TASK REQUIREMENTS:
1/ In the forum thread, list the feelings the first writer says come on as soon as they get home every evening.
2/ Using the forum thread, decide whether each statement agrees with it: (a) The first writer is now forced to work from home because of the virus. (b) The first writer disliked being so busy at work last week. (c) The person replying still has their daughter living with them.

PROVIDED TEXT:
◆ ◆ ◆ ◆ ◆
I read all you thoughtful, loving comments and agree and understand. What I don't understand is why I am held up in this shell that I cannot break out of.
I'm afraid to talk face to face with anyone because I know I will break down and cry uncontrollably just like I do when I write on here.
Work is my solace and I don't know what is going to happen now that I am forced to work from home due to the virus.
Last week at work was so busy. I had to prepare my staff for working at home and get equipment to the home. I loved being so busy.I had no time to think about my issues. As soon as I got home every evening, I felt gloom and doom, uneasiness, lost. I can't move when I am home. I sit in one spot all weekend, often times not even sleeping until Monday night when I come home from work after being up 24 - 48 hours. I collapse from exhaustion.
I just want it to stop.
 

louise2350

Active Member
Overwhelmed: I remember when my daughter was living with me. Everyday was a struggle. Thankfully, I don't have her living with me anymore. I sympathize with your situation and I do hope things turn around for the better for you. Don't hesitate to reach out to find help in your struggles. There are professionals out there to assist you during this time. You should not be treated this way. You can obtain a restraining order for the grown son who lives with you. You need support during this time. I hope you can find relatives or some friends who can help you. Find good professional help and don't give up.
◆ ◆ ◆ ◆ ◆
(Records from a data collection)
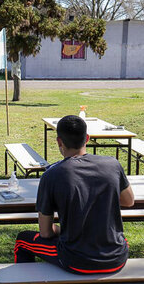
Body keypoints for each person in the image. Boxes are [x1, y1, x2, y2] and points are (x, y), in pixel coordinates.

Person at [15, 115, 135, 274]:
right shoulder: (112, 164)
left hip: (76, 261)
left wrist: (60, 230)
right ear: (87, 138)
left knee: (22, 240)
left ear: (59, 142)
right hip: (117, 257)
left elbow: (45, 232)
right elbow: (129, 201)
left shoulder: (52, 175)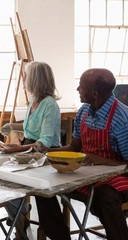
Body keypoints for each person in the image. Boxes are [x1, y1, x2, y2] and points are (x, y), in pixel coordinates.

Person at [35, 68, 128, 240]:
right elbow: (74, 147)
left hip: (118, 177)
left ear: (94, 93)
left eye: (81, 86)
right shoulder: (84, 111)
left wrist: (98, 160)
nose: (78, 89)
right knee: (40, 185)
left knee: (105, 196)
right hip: (85, 173)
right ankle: (60, 236)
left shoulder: (122, 119)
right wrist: (47, 152)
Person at [0, 61, 62, 240]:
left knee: (41, 192)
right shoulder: (34, 100)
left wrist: (19, 148)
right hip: (30, 150)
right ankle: (19, 214)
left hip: (45, 155)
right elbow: (30, 129)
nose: (23, 79)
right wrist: (13, 126)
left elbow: (45, 142)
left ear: (36, 79)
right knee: (0, 176)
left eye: (26, 75)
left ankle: (54, 232)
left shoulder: (49, 105)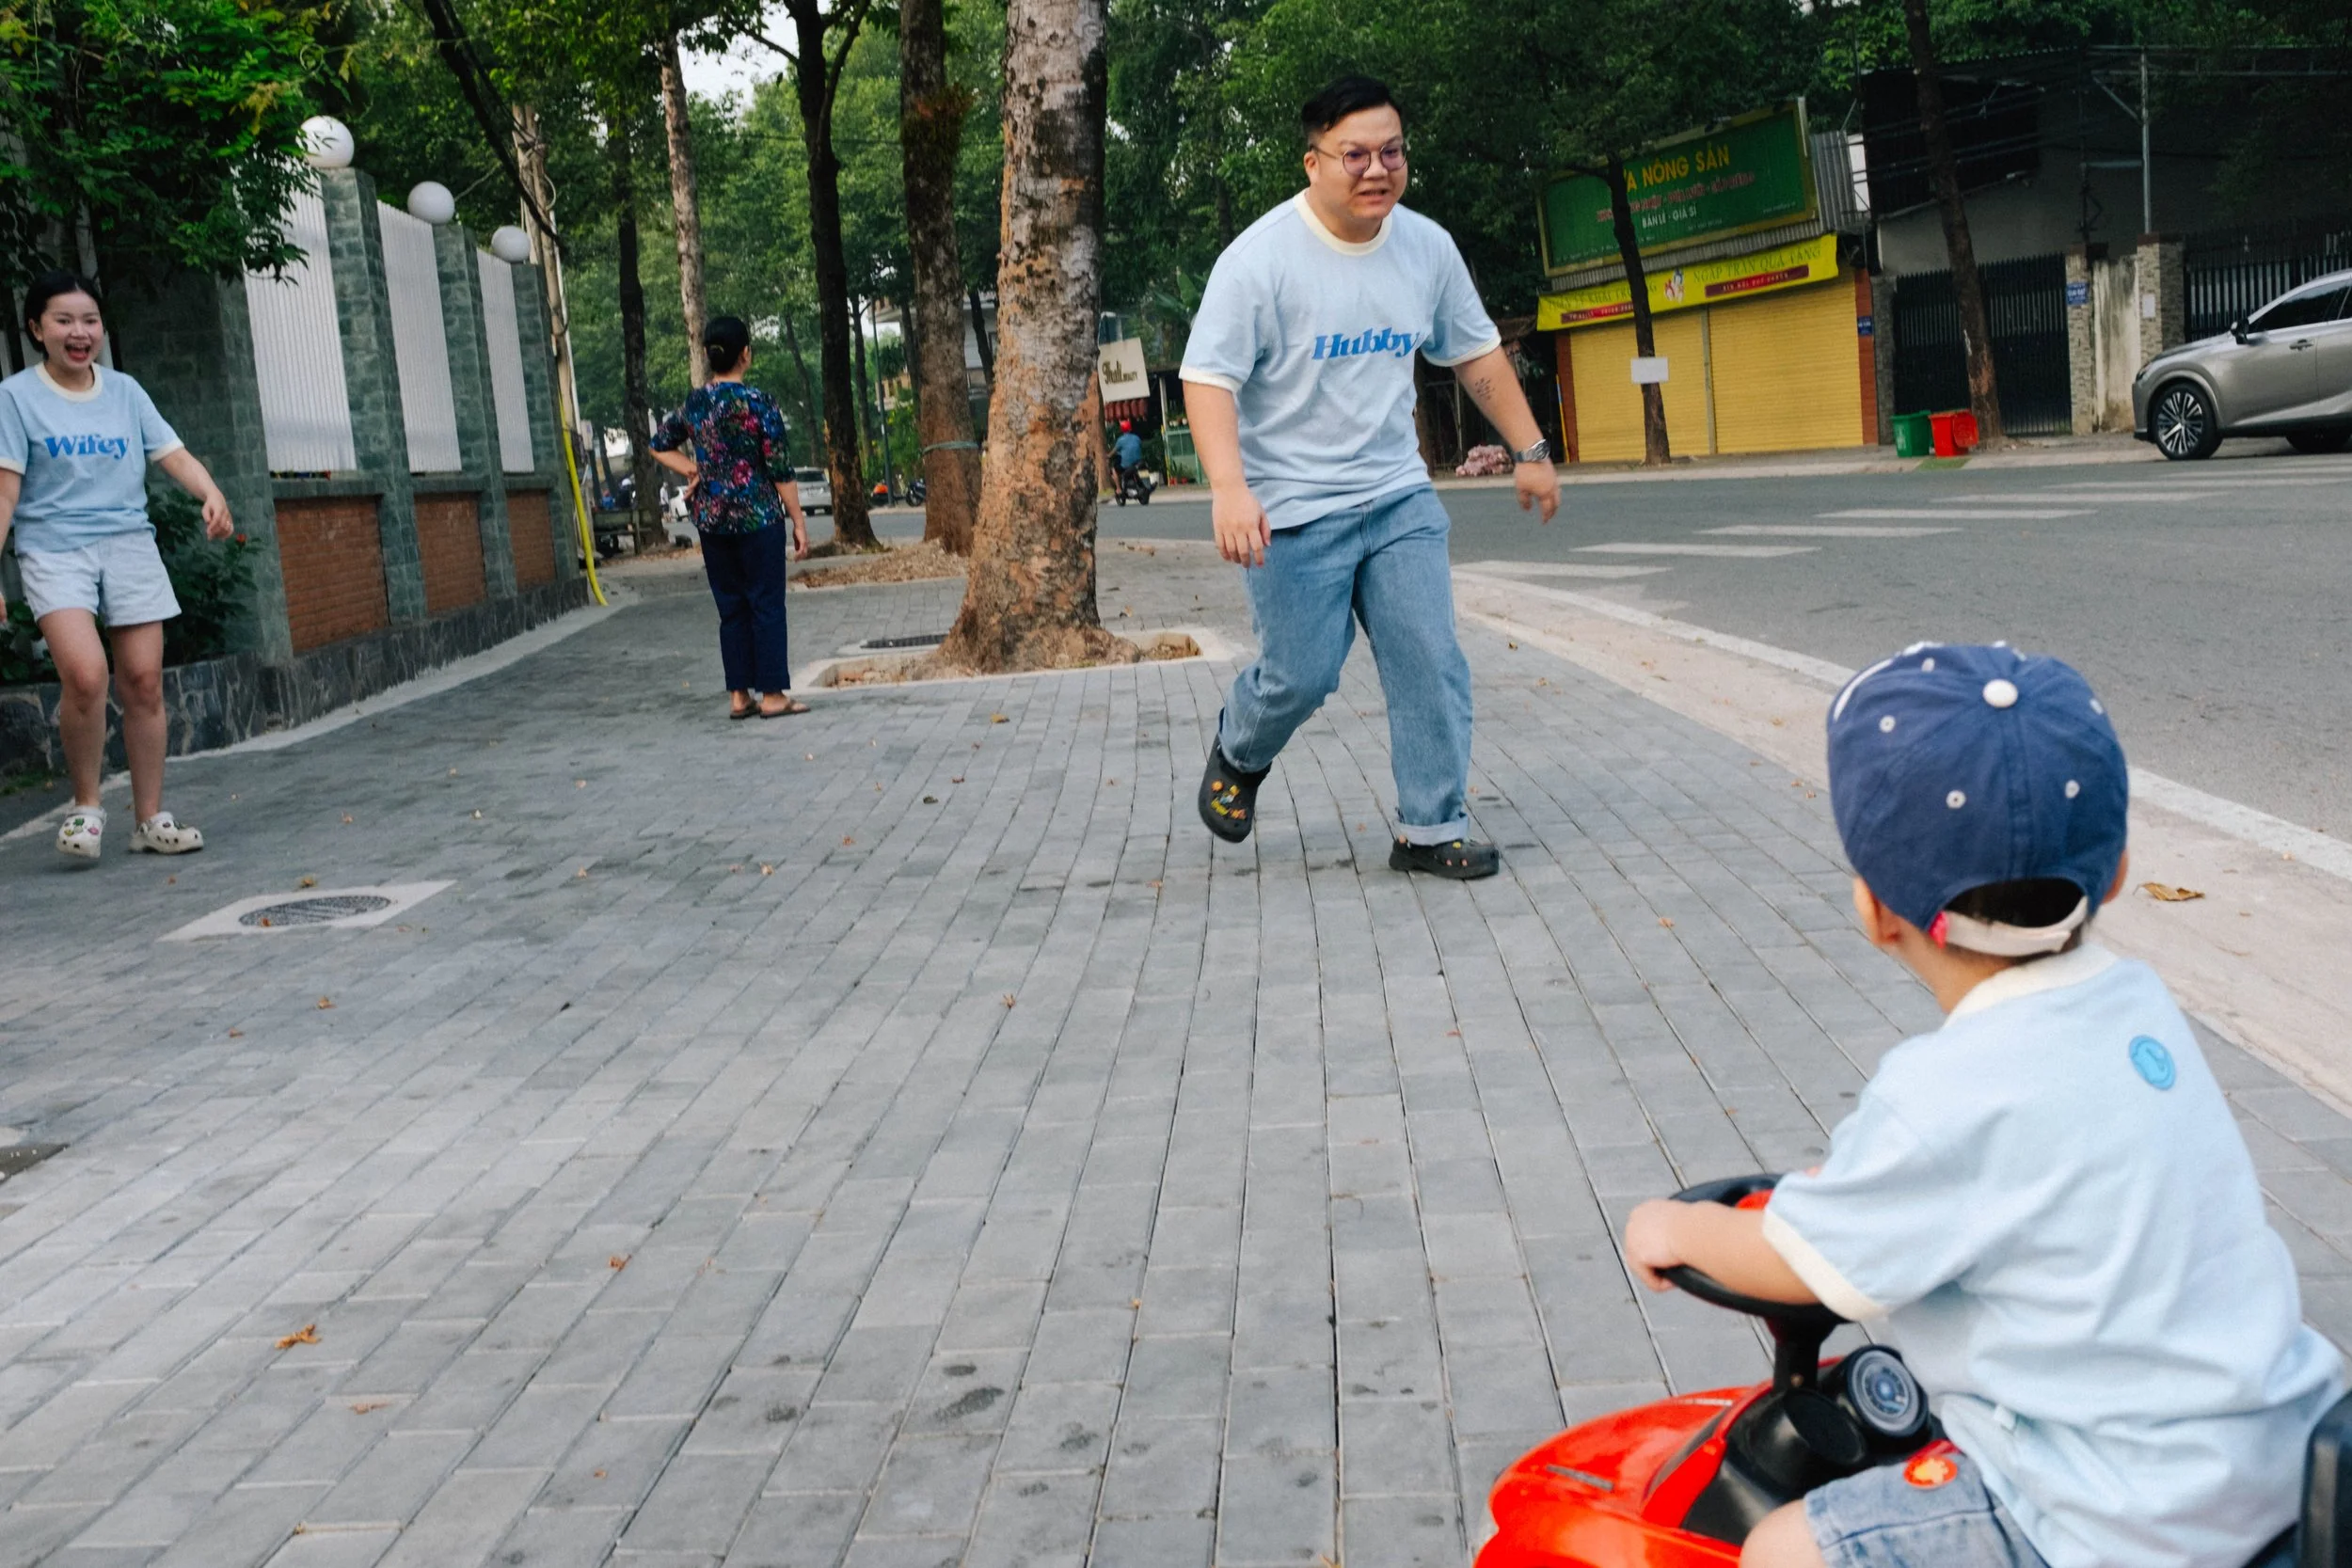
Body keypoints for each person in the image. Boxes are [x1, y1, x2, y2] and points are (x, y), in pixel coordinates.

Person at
◆ ◆ ◆ ◆ ◆
RESPONSES BY ITEM NUMBER:
1/ gloom and doom, uneasiness, lost

2/
(a) Yes: "I am forced to work from home due to the virus."
(b) No: "I loved being so busy."
(c) No: "Thankfully, I don't have her living with me anymore."